Childhood Obesity: Changing the Narrative

December 21, 2015 / By Bernadette Onyenaka, NAACP Health Programs Specialist

Childhood Obesity NAACP HealthIn a perfect world, the very notion of a child carrying an excessive amount of weight, enough, to be considered obese, would furrow brows in concern and sound the alarm that perhaps, something in that child’s life–their nutrition, their environment, their emotional well being-has gone awry.  But in the imperfect world we live in, an entire generation of American children is in fact, suffering from obesity, and something, indeed, has gone wrong.
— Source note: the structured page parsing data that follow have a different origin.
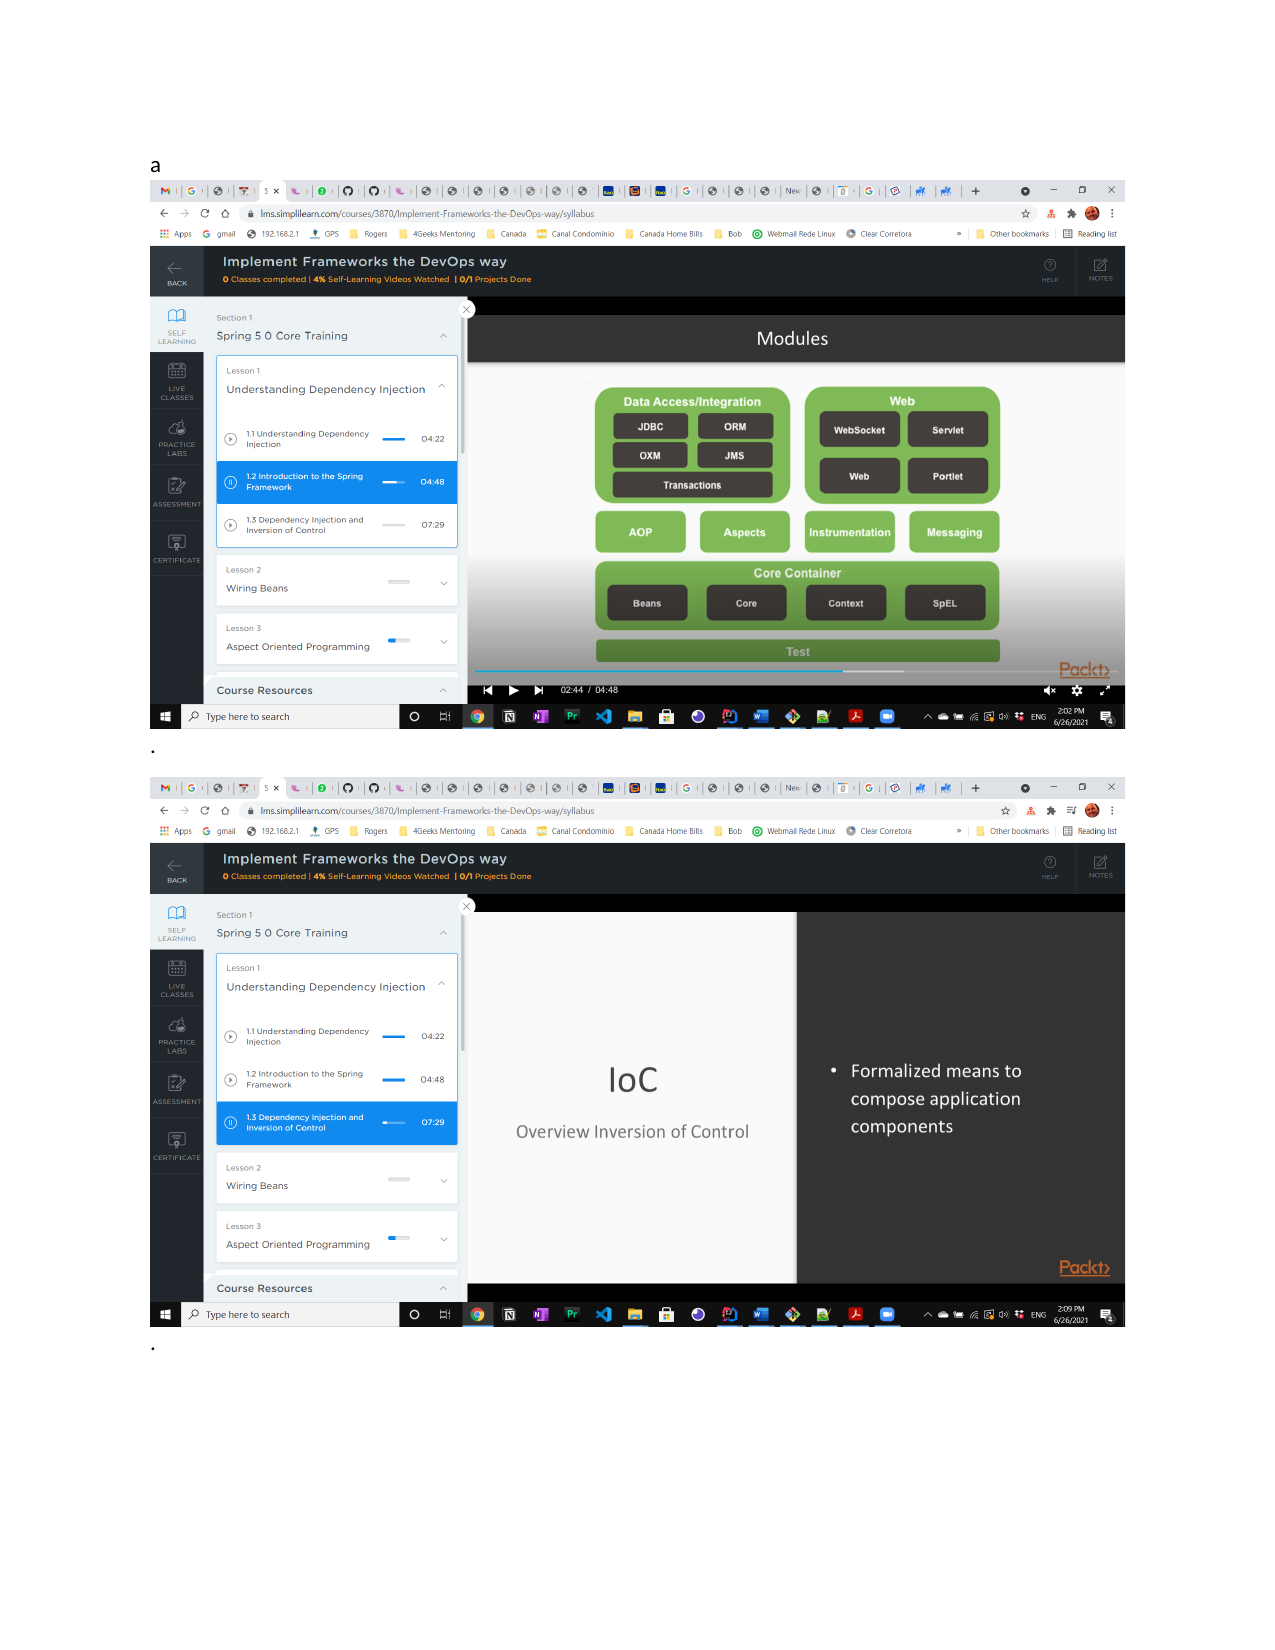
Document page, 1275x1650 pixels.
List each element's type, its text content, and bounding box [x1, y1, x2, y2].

text a. [150, 150, 1125, 180]
picture [150, 180, 1125, 729]
text . [150, 1327, 1125, 1356]
text a. [150, 729, 1125, 759]
picture [150, 777, 1125, 1327]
1 in 3 U.S. children, and adolescents are considered overweight or obese.  According to the Journal of the American Medical Association, 16.9% of the nation’s children ages 2-19 years are considered obese.  Stratified by race, those statistics are 20.2% for African American children; 22.4% for Latino children, and 14.1% for White children.  Children who are considered overweight or obese are significantly more likely to suffer from adult chronic diseases Type 2 Diabetes, high blood pressure, and/or early signs of heart disease.  This is the first generation in 200 years that is projected to be outlived by their parents, by up to 5 years.  Given the magnitude and far-reaching proliferation of this problem, the time has come for our society to acknowledge that this quite literal boogieman, that is threatening the livelihood and lifespans of our children, has underpinnings that go far beyond the individual choices made by families.

How Did We Get Here?

Contrary to our strongest inclinations to blame individual families for “choosing” to feed their children fast food and frozen dinners, while exchanging outside play for screen time, the facts paint a clear picture that as a nation, we in fact, dug ourselves into this hole.  From a car culture that supersedes the common benefit of comprehensive public transportation, to the reduction and elimination of physical activity from the school curriculum, to a food culture continuously dominated by convenience and the super-saturation of salt, sugar, and fat flavor sensations, while simultaneously mocking and pigeonholing the concept of healthy eating as salads and kale, to the aggressive misappropriation of exercise as a means to looking good rather than a crucial part of living well, we did this.  What’s worse is that due to the historical injustices that lay the very foundation of our nation and the contemporary injustices that proliferate our society as it stands today, low-income populations and communities of color have been, and continue to be systemically backed further into the proverbial corner of poor health and life outcomes.  Systemic disenfranchisement through federal and state policy has perpetuated and exacerbated the cycle of poverty, and has consistently resulted in reduced access to healthy and nutritious food sources, inhospitable spaces to work, live, thrive, or dare play, the erosion of opportunities for enriched learning environments in the public system, and a blatant devaluation, criminalization, and dehumanizing of the oft “hyphenated Americans” of African-, Native, and Latin- descent.